▶ [WHAT THE TASK ASKS] Among the lines of the listing below, retype exactly those from the one containing "thumb cmc: (617, 740)" through the one containing "index tip: (156, 205)", both included. Do not include pictures.

▶ [PROVIDED MATERIAL]

Segment Open

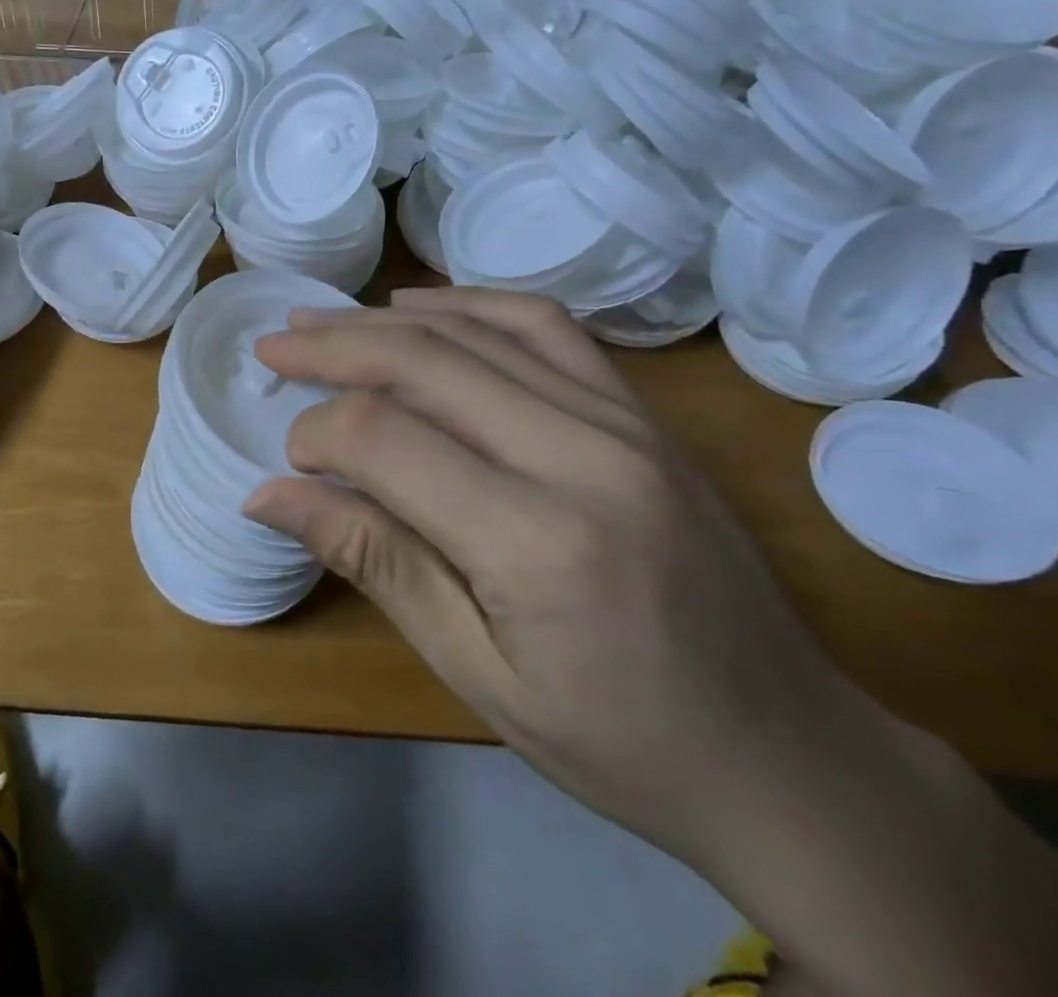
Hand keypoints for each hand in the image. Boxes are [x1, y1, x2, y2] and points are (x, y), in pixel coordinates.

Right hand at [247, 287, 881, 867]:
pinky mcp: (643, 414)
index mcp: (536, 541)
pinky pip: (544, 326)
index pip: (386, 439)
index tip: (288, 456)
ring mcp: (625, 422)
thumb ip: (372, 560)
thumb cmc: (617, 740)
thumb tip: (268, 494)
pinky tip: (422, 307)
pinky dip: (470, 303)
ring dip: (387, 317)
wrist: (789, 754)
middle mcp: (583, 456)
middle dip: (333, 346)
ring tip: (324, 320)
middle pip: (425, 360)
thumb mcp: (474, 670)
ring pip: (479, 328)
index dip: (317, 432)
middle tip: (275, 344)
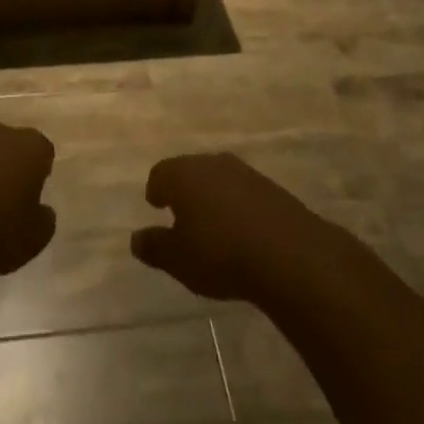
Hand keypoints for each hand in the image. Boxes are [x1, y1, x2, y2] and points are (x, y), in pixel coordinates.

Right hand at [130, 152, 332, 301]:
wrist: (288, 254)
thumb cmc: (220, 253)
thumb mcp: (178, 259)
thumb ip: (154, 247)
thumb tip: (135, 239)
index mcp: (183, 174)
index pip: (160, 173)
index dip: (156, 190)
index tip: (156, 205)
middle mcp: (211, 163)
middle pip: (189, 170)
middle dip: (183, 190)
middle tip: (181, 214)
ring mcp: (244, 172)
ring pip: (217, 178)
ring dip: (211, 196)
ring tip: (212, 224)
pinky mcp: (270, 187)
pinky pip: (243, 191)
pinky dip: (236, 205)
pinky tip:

Segment Closed
Segment Open

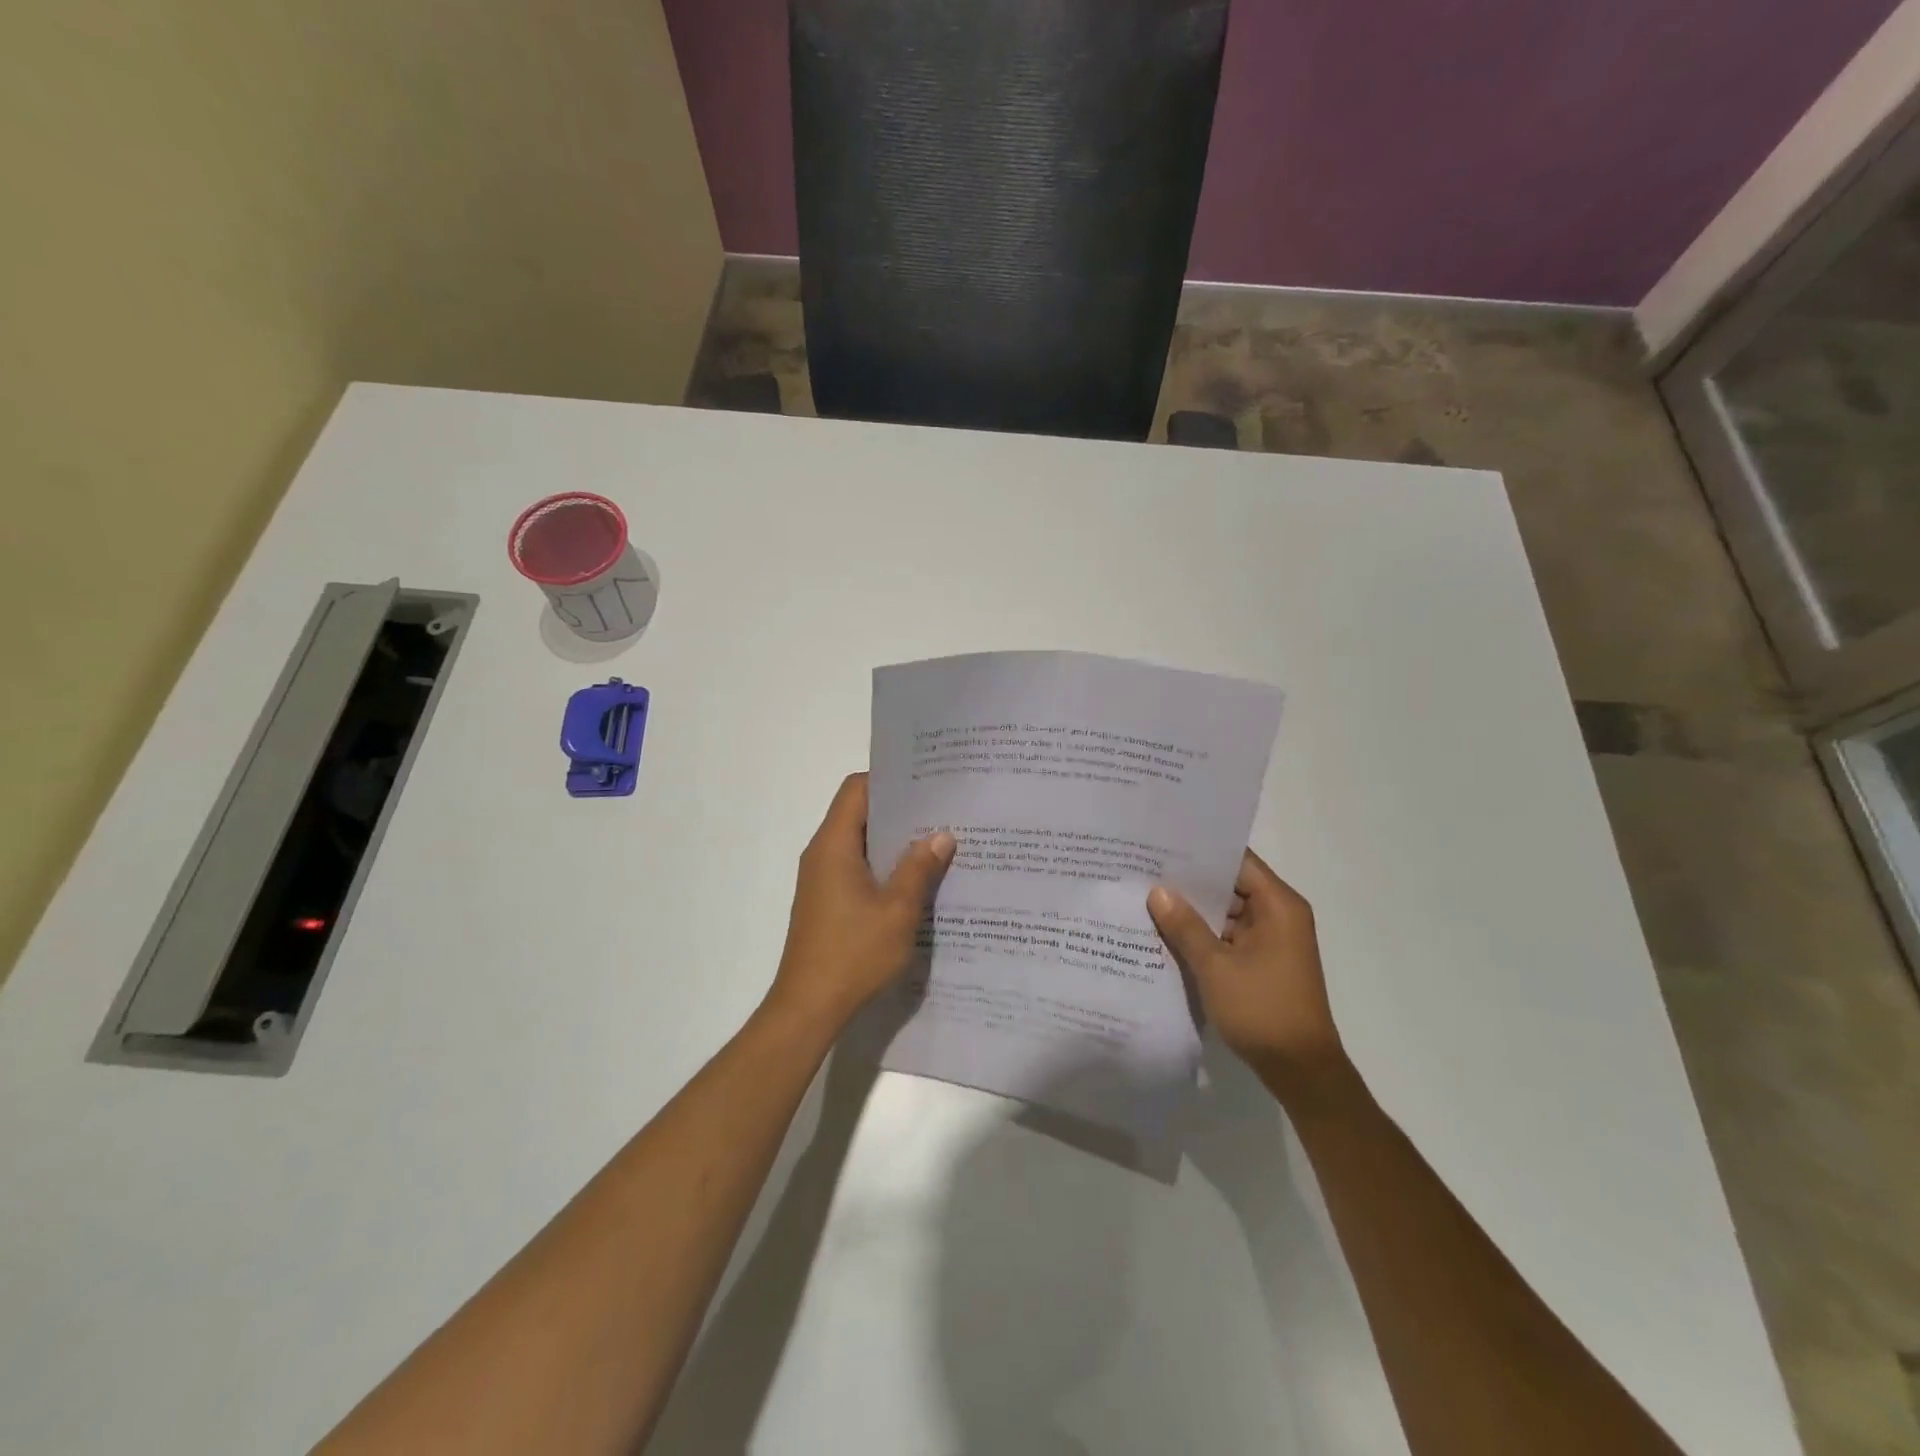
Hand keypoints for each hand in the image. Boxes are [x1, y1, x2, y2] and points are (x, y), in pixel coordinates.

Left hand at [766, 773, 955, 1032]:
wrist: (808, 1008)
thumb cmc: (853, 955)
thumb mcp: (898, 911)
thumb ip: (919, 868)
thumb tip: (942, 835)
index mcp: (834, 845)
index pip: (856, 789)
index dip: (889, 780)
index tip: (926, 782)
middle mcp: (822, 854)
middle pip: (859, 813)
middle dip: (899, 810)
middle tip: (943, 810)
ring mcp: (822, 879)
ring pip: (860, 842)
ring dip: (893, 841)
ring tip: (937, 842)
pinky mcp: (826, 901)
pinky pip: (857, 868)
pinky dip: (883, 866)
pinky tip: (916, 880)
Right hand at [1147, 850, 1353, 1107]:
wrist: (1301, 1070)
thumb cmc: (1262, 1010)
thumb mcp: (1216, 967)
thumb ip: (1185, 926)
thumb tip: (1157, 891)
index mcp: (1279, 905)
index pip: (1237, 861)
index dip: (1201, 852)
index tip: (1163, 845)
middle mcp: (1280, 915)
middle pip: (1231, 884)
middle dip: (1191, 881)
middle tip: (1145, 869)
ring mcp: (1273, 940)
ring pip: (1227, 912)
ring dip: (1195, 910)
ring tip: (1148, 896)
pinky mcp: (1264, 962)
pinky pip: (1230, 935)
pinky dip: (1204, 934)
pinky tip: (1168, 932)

Segment Closed

▶ [RESPONSE TO THE TASK]
thumb cmc: (617, 740)
thumb tip: (268, 494)
pinky tip: (422, 307)
pinky dip: (470, 303)
ring dip: (387, 317)
wrist: (789, 754)
middle mcp: (583, 456)
middle dip: (333, 346)
ring tip: (324, 320)
middle pip: (425, 360)
thumb mcp: (474, 670)
ring pip: (479, 328)
index dip: (317, 432)
middle tip: (275, 344)
Hand keypoints for each hand in the image. Boxes are [x1, y1, x2, y2] and points are (x, y), in pixel coordinates.

Right hand at [130, 152, 332, 301]:
wrist: (288, 254)
thumb cmc: (220, 253)
thumb mcp: (178, 259)
thumb ip: (154, 247)
thumb tip: (135, 239)
index mcp: (183, 174)
index pip: (160, 173)
index dip: (156, 190)
index tip: (156, 205)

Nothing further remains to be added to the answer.